Gli argomenti proposti al dibattito dalla relazione introduttiva erano relativi alla nuova bozza di schema di decreto sulla formazione iniziale e il reclutamento, alla proposta Valditara su fantomatiche immissioni in ruolo a diritti ridotti e all’avvio dei corsi abilitanti legge 143/04 connessi all’ampia problematica derivante dalla complessa e dunque spesso inefficace gestione amministrativa della macchina burocratica che deve regolare il meccanismo delle supplenze.

 

La nuova bozza di decreto art. 5 legge 53/03 presenta molti punti negativi, a partire dalle ambiguità che accompagnano la positiva reintroduzione della graduatoria regionale per il reclutamento dei docenti. E’ negativa per esempio la conferma di un atteggiamento culturale sbagliato nella definizione del percorso formativo iniziale dei docenti, sbilanciata sui saperi disciplinari dell’università. Ma soprattutto è negativo l’intervento sui diritti contrattuali dei lavoratori quando prevede un contratto di formazione lavoro per docenti che svolgono uguali prestazioni con pari responsabilità di insegnamento. E’ pericoloso e sbagliato definire inoltre per decreto, come prevede la bozza, un atto che è di squisita competenza sindacale anticipando nei fatti una delegificazione del rapporto di lavoro, confermata dalla definizione, per decreto, del profilo professionale docente.

Tutto ciò è tanto più grave se lo colleghiamo ad altri fatti che vanno tutti in una direzione precisa: la disarticolazione di diritti e garanzie. Sono di questa natura le disposizioni che riguardano l’introduzione degli esperti nella scuola modello Moratti, ma anche la proposta Valditara che, giocando strumentalmente con le contraddizioni e le oggettive debolezze dei precari, si fa campagna elettorale sollevando un polverone, per ora assolutamente inconsistente, e che tuttavia induce all’accettazione di una condizione minore sul piano dei diritti.

 

L’avvio dei corsi abilitanti, legge 143/04, pone inquietanti interrogativi sul senso che ha promuovere percorsi per l’accesso ad una professione che è di fatto chiusa a causa del blocco delle immissioni in ruolo. Tutto ciò rimanda dunque ad altri problemi di natura gestionale amministrativa. I numerosi interventi sulle regole hanno talmente devastato e complicato il quadro normativo che oggi il conflitto di natura legale domina incontrastato su una platea di interessati che è destinata ad ingrossarsi in continuazione. Non è facile distinguere fra provvedimenti di emergenza, di rattoppo, sistemi vecchi e nuovi di reclutamento, riforme che invecchiano precocemente, riforme annunciate e ancora da definire. La gestione amministrativa, in queste condizioni, è diventata ipertrofica e risente naturalmente, sul piano dell’efficacia, di questa caratteristica.

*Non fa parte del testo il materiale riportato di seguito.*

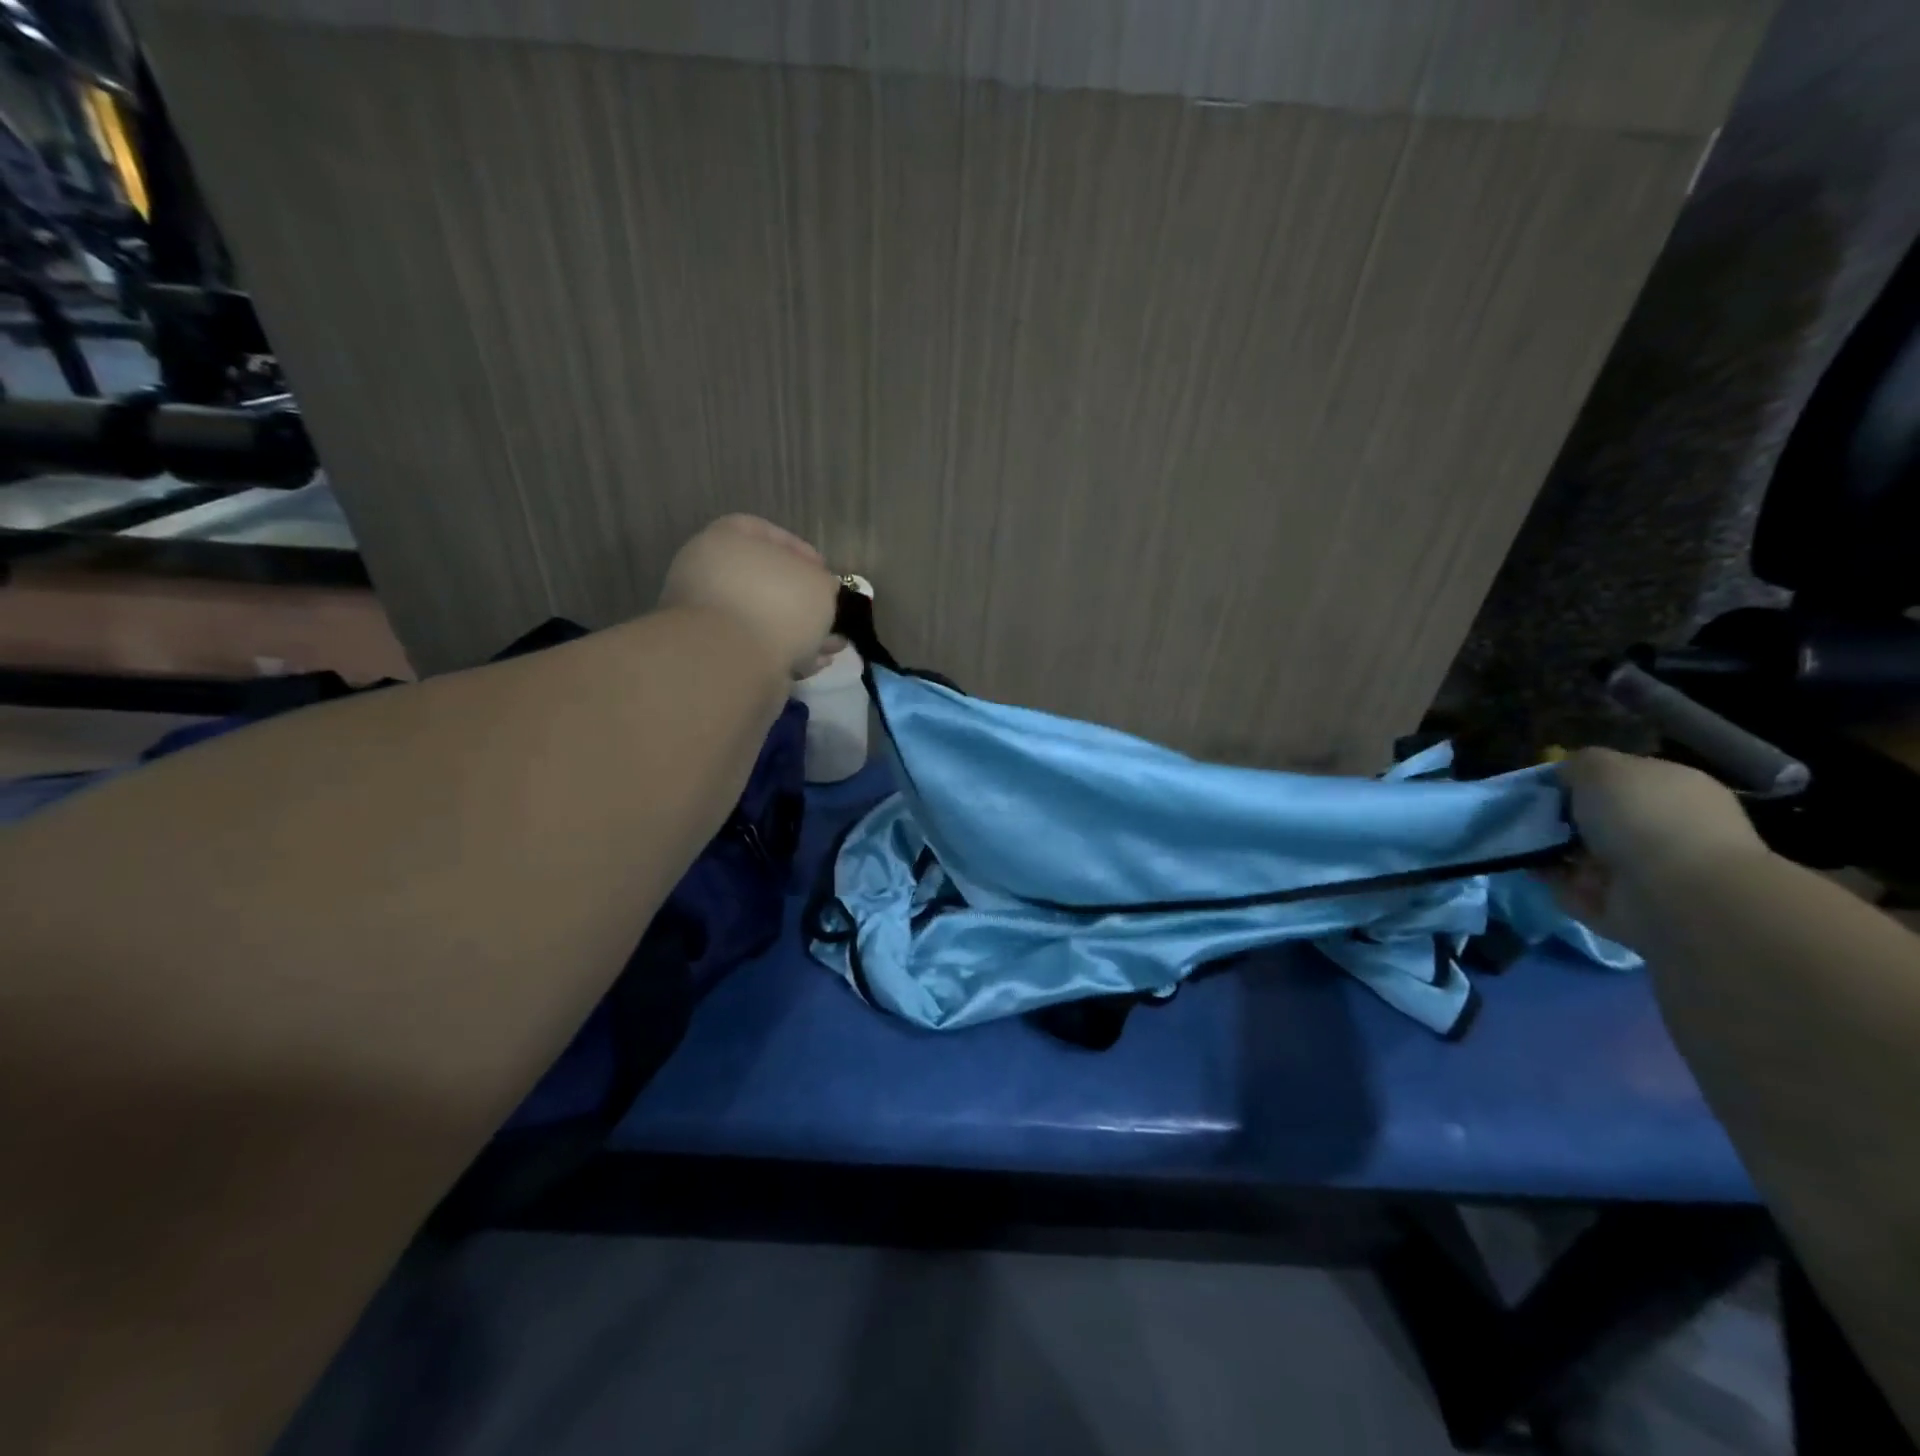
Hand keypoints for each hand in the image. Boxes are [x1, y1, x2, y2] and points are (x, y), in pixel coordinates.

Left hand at [658, 515, 839, 677]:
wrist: (732, 663)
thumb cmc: (777, 604)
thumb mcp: (818, 583)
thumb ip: (821, 581)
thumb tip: (819, 588)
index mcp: (724, 541)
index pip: (759, 530)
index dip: (797, 548)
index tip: (823, 569)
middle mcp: (708, 574)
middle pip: (761, 580)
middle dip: (801, 598)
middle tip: (828, 610)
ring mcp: (708, 618)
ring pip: (762, 619)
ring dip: (798, 631)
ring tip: (831, 646)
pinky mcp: (713, 656)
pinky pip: (756, 649)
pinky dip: (784, 654)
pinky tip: (813, 665)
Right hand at [1546, 748, 1769, 945]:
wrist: (1675, 894)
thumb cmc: (1643, 817)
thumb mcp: (1601, 767)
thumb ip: (1579, 764)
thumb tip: (1567, 776)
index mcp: (1674, 788)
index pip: (1622, 778)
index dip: (1581, 780)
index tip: (1546, 787)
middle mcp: (1668, 827)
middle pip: (1602, 819)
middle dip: (1563, 820)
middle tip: (1531, 818)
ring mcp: (1649, 870)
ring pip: (1587, 854)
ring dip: (1554, 851)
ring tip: (1522, 844)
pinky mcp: (1626, 905)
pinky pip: (1578, 888)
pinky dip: (1554, 881)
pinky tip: (1533, 870)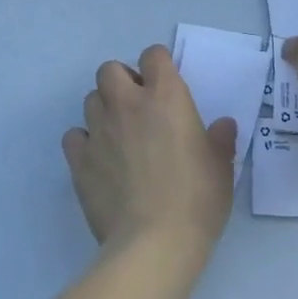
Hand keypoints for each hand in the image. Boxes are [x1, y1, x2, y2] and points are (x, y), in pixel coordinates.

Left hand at [62, 46, 237, 253]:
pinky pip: (74, 136)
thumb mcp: (221, 167)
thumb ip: (220, 139)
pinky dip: (83, 142)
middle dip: (121, 81)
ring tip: (118, 136)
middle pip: (109, 69)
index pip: (153, 55)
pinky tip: (98, 160)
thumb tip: (223, 125)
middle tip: (137, 107)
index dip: (158, 65)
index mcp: (165, 97)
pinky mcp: (80, 159)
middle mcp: (128, 103)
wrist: (154, 244)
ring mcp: (99, 129)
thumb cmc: (197, 200)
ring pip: (90, 99)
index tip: (165, 84)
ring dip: (103, 110)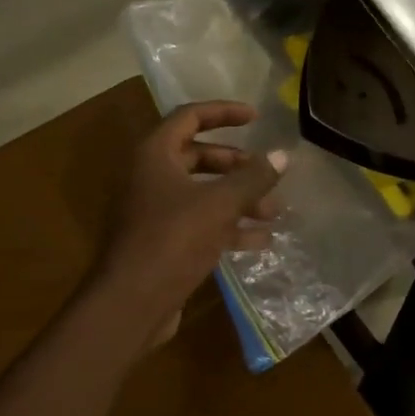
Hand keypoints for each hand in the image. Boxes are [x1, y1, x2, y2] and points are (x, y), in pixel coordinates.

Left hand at [92, 101, 286, 332]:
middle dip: (237, 166)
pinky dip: (228, 227)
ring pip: (202, 193)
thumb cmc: (173, 240)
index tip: (256, 117)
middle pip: (198, 157)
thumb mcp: (219, 204)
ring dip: (238, 199)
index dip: (224, 112)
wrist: (132, 302)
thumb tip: (282, 156)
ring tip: (274, 212)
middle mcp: (150, 177)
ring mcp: (154, 211)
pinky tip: (261, 241)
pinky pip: (200, 223)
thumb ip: (253, 178)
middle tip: (266, 175)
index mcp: (154, 155)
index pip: (190, 117)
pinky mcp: (162, 242)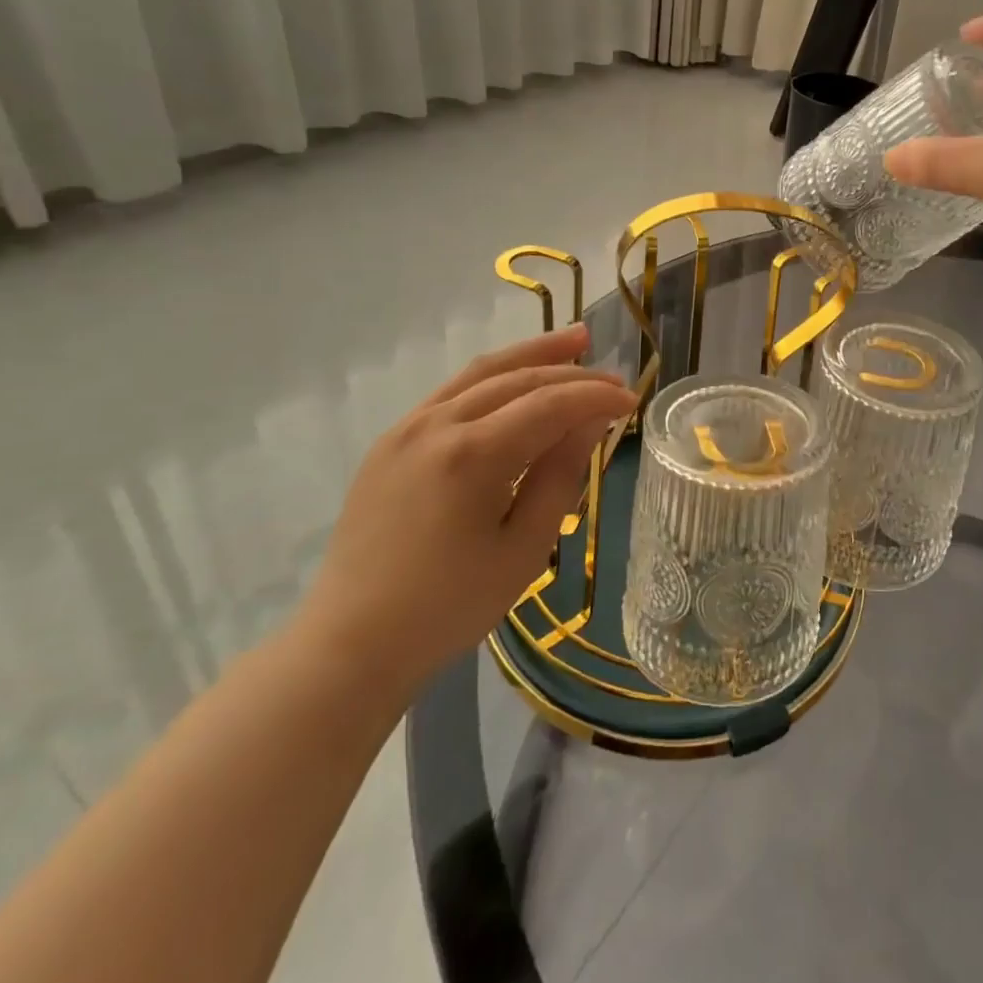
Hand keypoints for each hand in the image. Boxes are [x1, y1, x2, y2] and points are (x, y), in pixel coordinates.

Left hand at [298, 325, 637, 694]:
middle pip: (517, 378)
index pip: (550, 404)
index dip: (595, 397)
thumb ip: (560, 475)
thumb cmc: (449, 606)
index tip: (631, 401)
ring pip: (482, 373)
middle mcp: (437, 424)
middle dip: (571, 371)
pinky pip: (452, 392)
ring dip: (532, 354)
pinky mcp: (391, 440)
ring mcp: (407, 427)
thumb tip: (590, 420)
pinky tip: (516, 378)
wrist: (351, 642)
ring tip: (575, 340)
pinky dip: (493, 377)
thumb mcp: (523, 548)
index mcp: (473, 455)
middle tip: (613, 375)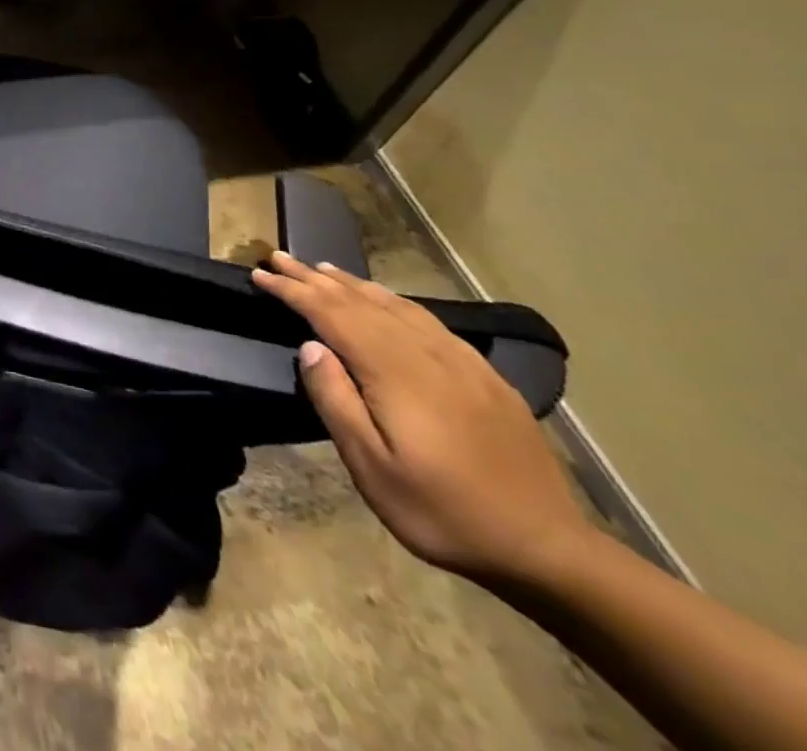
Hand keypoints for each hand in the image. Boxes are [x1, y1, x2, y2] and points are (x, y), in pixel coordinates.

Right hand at [251, 251, 592, 585]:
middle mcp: (425, 354)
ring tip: (322, 268)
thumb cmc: (443, 512)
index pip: (331, 315)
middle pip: (360, 302)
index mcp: (394, 372)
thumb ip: (337, 400)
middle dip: (314, 277)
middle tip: (278, 256)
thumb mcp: (373, 468)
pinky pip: (428, 320)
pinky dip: (394, 300)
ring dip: (352, 284)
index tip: (259, 274)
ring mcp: (460, 362)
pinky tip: (386, 300)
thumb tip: (310, 347)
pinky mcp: (484, 376)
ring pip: (395, 305)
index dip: (293, 291)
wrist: (548, 550)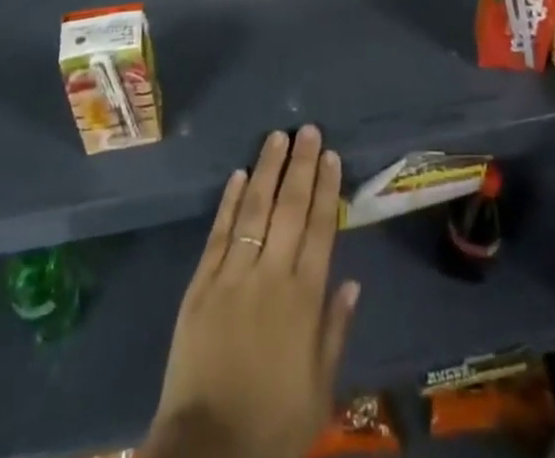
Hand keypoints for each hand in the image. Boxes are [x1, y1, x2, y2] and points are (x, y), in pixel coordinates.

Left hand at [148, 127, 358, 457]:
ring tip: (277, 137)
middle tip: (307, 129)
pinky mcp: (201, 285)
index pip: (319, 229)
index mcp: (303, 300)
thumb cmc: (273, 424)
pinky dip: (230, 202)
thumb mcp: (320, 389)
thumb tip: (353, 281)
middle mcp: (270, 276)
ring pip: (254, 210)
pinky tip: (239, 175)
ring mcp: (232, 276)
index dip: (325, 189)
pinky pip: (219, 234)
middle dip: (300, 166)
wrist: (208, 451)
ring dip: (267, 170)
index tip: (330, 155)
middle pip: (289, 209)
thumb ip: (335, 330)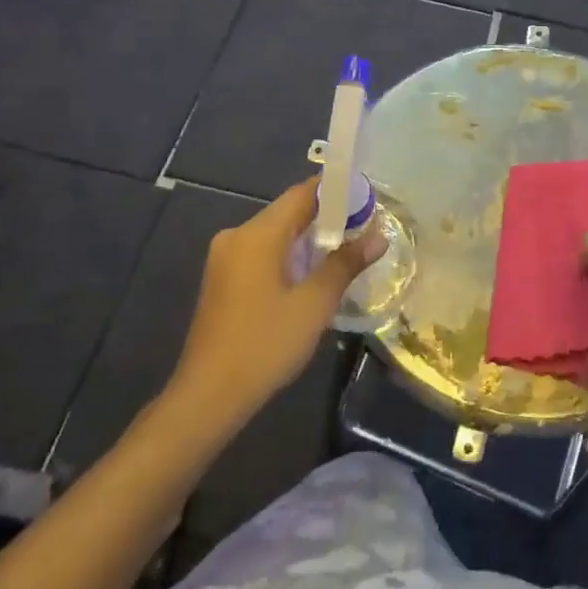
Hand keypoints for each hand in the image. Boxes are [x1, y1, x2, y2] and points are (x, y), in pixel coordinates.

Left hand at [169, 180, 383, 422]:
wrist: (209, 396)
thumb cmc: (265, 344)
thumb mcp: (314, 304)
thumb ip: (346, 263)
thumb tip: (378, 236)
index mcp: (257, 234)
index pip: (302, 194)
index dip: (337, 191)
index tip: (368, 198)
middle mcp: (237, 236)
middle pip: (289, 212)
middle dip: (327, 217)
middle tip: (365, 228)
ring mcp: (225, 259)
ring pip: (276, 235)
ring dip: (309, 239)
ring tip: (346, 252)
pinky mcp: (223, 280)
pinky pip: (263, 253)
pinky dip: (289, 256)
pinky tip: (312, 276)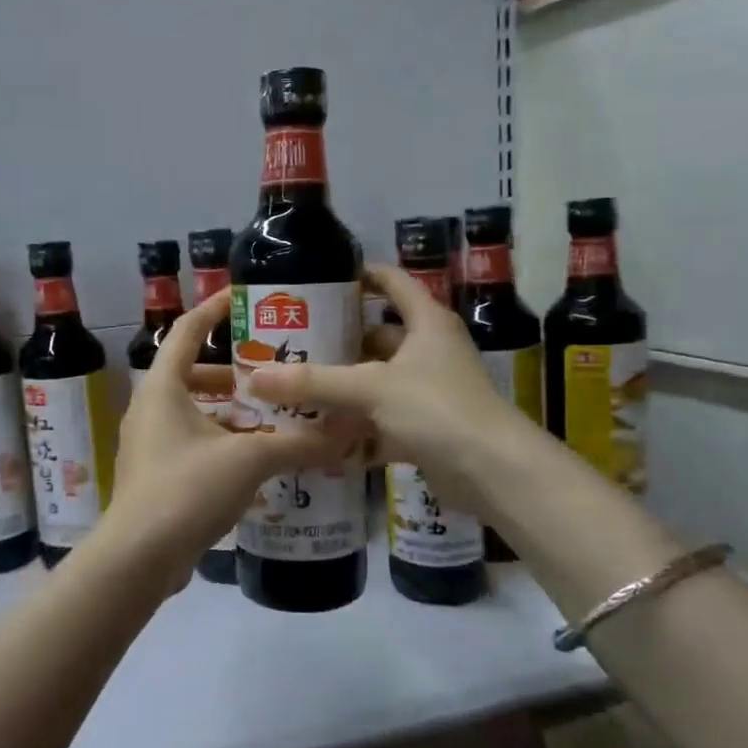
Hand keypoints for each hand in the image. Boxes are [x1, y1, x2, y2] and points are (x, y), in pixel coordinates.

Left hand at [107, 290, 359, 592]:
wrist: (138, 558)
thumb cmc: (186, 489)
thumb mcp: (249, 460)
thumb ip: (300, 443)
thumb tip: (350, 431)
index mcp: (162, 387)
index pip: (187, 331)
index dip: (213, 310)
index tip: (242, 298)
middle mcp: (150, 409)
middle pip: (193, 374)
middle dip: (235, 373)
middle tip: (275, 373)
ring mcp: (150, 444)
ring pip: (195, 413)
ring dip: (232, 413)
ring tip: (276, 418)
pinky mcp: (156, 476)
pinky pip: (194, 445)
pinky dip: (223, 444)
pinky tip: (257, 461)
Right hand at [247, 263, 523, 515]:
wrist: (492, 472)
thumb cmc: (436, 409)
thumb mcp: (370, 388)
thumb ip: (314, 382)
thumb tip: (255, 377)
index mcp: (426, 322)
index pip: (391, 282)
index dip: (359, 275)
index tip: (319, 279)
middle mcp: (430, 350)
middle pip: (378, 336)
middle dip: (338, 341)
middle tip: (293, 343)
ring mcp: (429, 391)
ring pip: (377, 381)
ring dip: (344, 387)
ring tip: (296, 386)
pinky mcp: (426, 428)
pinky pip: (382, 420)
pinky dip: (356, 428)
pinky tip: (320, 435)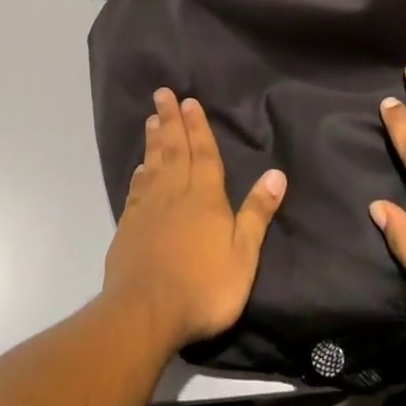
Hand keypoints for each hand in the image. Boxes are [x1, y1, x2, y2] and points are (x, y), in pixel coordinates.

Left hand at [104, 88, 285, 351]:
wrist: (145, 311)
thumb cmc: (203, 287)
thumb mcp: (243, 255)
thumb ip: (256, 213)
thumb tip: (276, 174)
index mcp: (205, 198)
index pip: (204, 154)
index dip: (198, 127)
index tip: (189, 101)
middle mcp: (175, 194)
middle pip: (174, 150)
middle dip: (171, 120)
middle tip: (162, 93)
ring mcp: (148, 208)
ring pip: (153, 164)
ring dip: (154, 140)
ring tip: (152, 120)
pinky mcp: (129, 225)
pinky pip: (137, 189)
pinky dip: (140, 172)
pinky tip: (140, 167)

Tutto ciò produce come conseguenza effetti non calcolati e paradossali, come quello dell’invecchiamento dei docenti anche supplenti che, dopo decenni di servizio, potrebbero subire una riduzione consensuale dei propri diritti e magari cominciare una carriera come docenti iniziali.

 

E’ dunque necessario rimuovere la causa principale di tutti questi fenomeni degenerativi del sistema, cioè il blocco delle immissioni in ruolo, riportando il fenomeno del precariato alle sue dimensioni fisiologiche.

 

Il dibattito, partecipato, ha evidenziato i seguenti punti:

 

A conclusione dell’incontro, è stato definito il prossimo appuntamento e l’ordine del giorno relativo, cioè un approfondimento di merito sulla normativa riguardante le graduatorie permanenti e il regolamento delle supplenze, entrambi oggetto delle prossime scadenze amministrative.

Nel frattempo verranno messi a punto strumenti di comunicazione anche informatici per favorire scambio e rompere le solitudini. La mobilitazione dei precari, dentro la FLC CGIL, con il supporto organizzativo e politico delle strutture, si proietta dentro la più ampia strategia di rivendicazione sindacale e di tutela di diritti e vanno costruite le condizioni per una ampia partecipazione.